4. And while Gazans prepare to cross the border fence into Israel en massse, arguments over demographics have taken front stage, as the Palestinian Authority is expected to publish a survey this week according to which by 2020 there will be an Arab majority between the Mediterranean Sea and the Jordan River.

  • Haaretz reports that based on these approximations, 2.97 million Arabs are currently estimated to be living in the West Bank, as well as 1.91 million in the Gaza Strip. The Palestinian data suggests that 1.53 million Arab Israelis live within the Green Line, compared to 1.8 million according to Israeli estimations.
  • However, according to data compiled by Sergio Della-Pergola of the Department of History of the Jewish People and Contemporary Judaism at the Hebrew University, Jews make up 52% of the population in Israel, the West Bank, and the Gaza Strip. Della-Pergola maintains that 600,000 people should be removed from the Palestinian data due to inconsistencies in the survey.

5. Perhaps due to the purported demographic changes in the region, a committee appointed by Education Minister Naftali Bennett has recommended that the government establish an organization focused on developing Jewish and Hebrew culture studies in non-Jewish communities around the world that claim to be have a connection to Israel.
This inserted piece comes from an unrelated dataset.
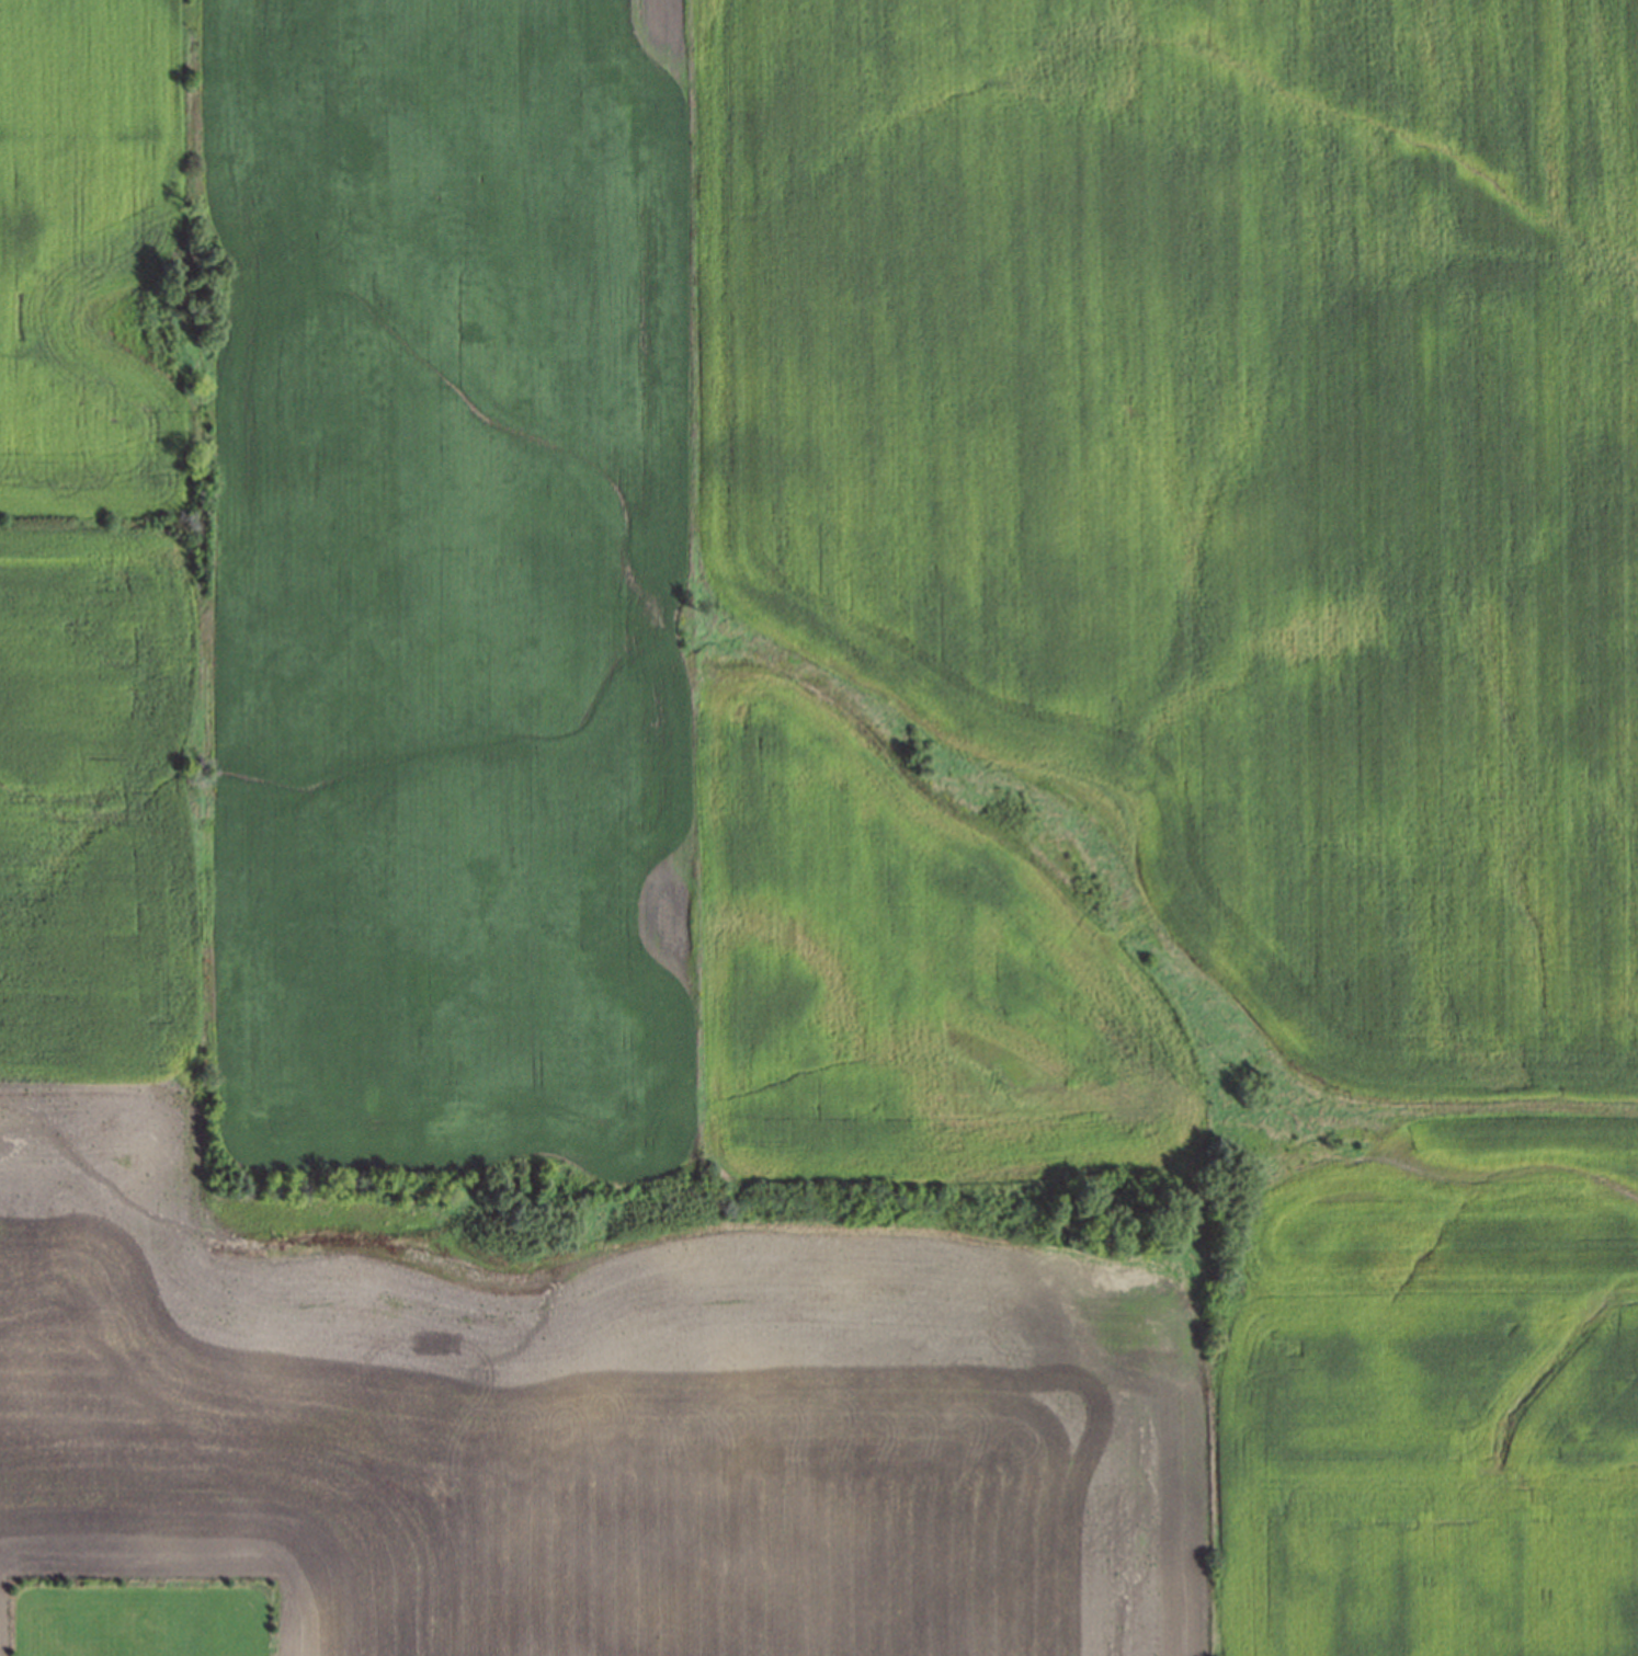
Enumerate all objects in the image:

Education Minister Naftali Bennett leads a faction meeting of his Jewish Home party at the Knesset on March 12, 2018. (Miriam Alster/Flash90)
  • According to the committee, there are about 60 million people all over the globe who have an affinity to Judaism or Israel.
  • The committee has also recommended that some of these millions be seriously considered by the government as potential converts to Judaism who should be granted immigrant status to Israel. “This is an unprecedented strategic opportunity to bring the affinitive public closer to the Jewish people, and to set a clear and permanent path for the minority that will ultimately be interested in joining the Jewish people,” members of the committee told Haaretz.
  • The Diaspora Ministry has stressed that the report has not yet been adopted, and that its goal is to strengthen ties with communities that have an affinity to Israel rather than actually bring about a mass conversion movement.

6. A German plane collided early Wednesday morning with an El Al jet on the tarmac at Ben Gurion Airport. There were no injuries, and all of the passengers were evacuated back to the airport terminal.

  • The Berlin-bound Germania Boeing 737 was reversing out of its parking place en route to takeoff when it clipped the tail of the El Al 767, set to fly to Rome.
  • The crash comes hard on the heels of the chaotic evacuation of a plane due to fly from Budapest, Hungary, to Tel Aviv on Tuesday, during which an Israeli woman fell out of the doorway onto the ground and was seriously injured.
A Germania plane collided with an El Al plane on the tarmac at Ben Gurion Airport on March 28, 2018. Nobody was hurt. (Israel Airports Authority screenshot)

7. El Al is having a bad week, regardless of accidents and evacuations, following India Airlines’ announcement that it would launch a flight from Delhi to Israel.

  • The Israeli airline announced Wednesday that it is filing a petition to the High Court of Justice against the launch, based on the principle of inequality, since Air India flights can fly over Saudi Arabia while El Al legally cannot.